* WORK TO BE COMPLETED
Repeat each entry exactly; omit all pictures.

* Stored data
◇ ◇ ◇ ◇

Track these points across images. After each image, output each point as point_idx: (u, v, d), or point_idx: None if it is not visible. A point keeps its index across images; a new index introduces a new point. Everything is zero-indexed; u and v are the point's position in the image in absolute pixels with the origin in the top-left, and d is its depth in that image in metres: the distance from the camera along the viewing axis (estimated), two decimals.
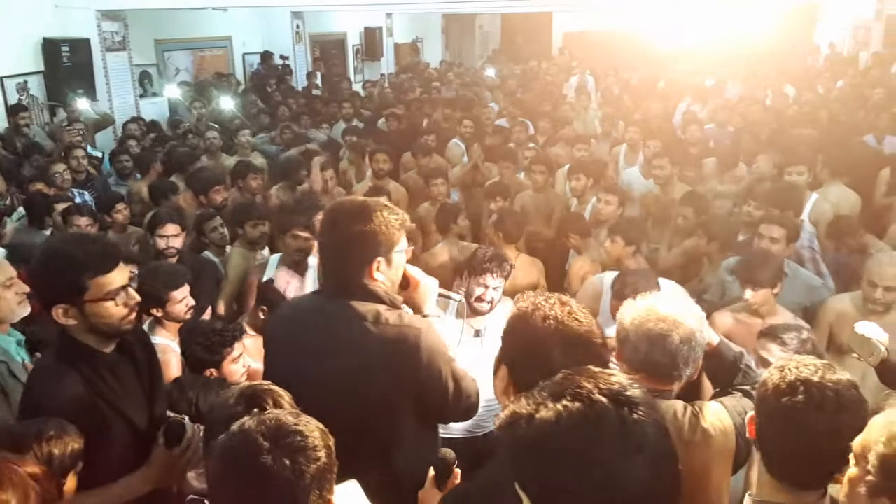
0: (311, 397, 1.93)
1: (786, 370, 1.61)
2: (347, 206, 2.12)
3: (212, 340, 2.85)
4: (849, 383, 1.59)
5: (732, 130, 7.77)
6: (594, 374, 1.17)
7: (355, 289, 2.06)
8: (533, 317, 1.67)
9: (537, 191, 5.94)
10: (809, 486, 1.57)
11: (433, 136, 7.48)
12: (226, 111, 9.26)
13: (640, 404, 1.11)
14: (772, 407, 1.60)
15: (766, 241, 3.86)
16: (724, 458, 1.90)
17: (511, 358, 1.69)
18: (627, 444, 1.07)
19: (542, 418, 1.10)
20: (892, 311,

◇ ◇ ◇ ◇

* SOLUTION TO THE PROBLEM
Track these points across images. After each image, output each point as point_idx: (u, v, d), or point_idx: None if it is not visible. A point keeps its index across images; a new index introduces a new point. Everything is zero-indexed; u and v are the point's position in the image in absolute pixels with the origin in the top-left, and d is its depth in that image in metres: the distance from the camera along the viewing axis (estimated), two decimals.
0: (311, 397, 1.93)
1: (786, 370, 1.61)
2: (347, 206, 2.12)
3: (212, 340, 2.85)
4: (849, 383, 1.59)
5: (732, 130, 7.77)
6: (594, 374, 1.17)
7: (355, 289, 2.06)
8: (533, 317, 1.67)
9: (537, 191, 5.94)
10: (809, 486, 1.57)
11: (433, 136, 7.48)
12: (226, 111, 9.26)
13: (640, 404, 1.11)
14: (772, 407, 1.60)
15: (766, 241, 3.86)
16: (724, 458, 1.90)
17: (511, 358, 1.69)
18: (627, 444, 1.07)
19: (542, 418, 1.10)
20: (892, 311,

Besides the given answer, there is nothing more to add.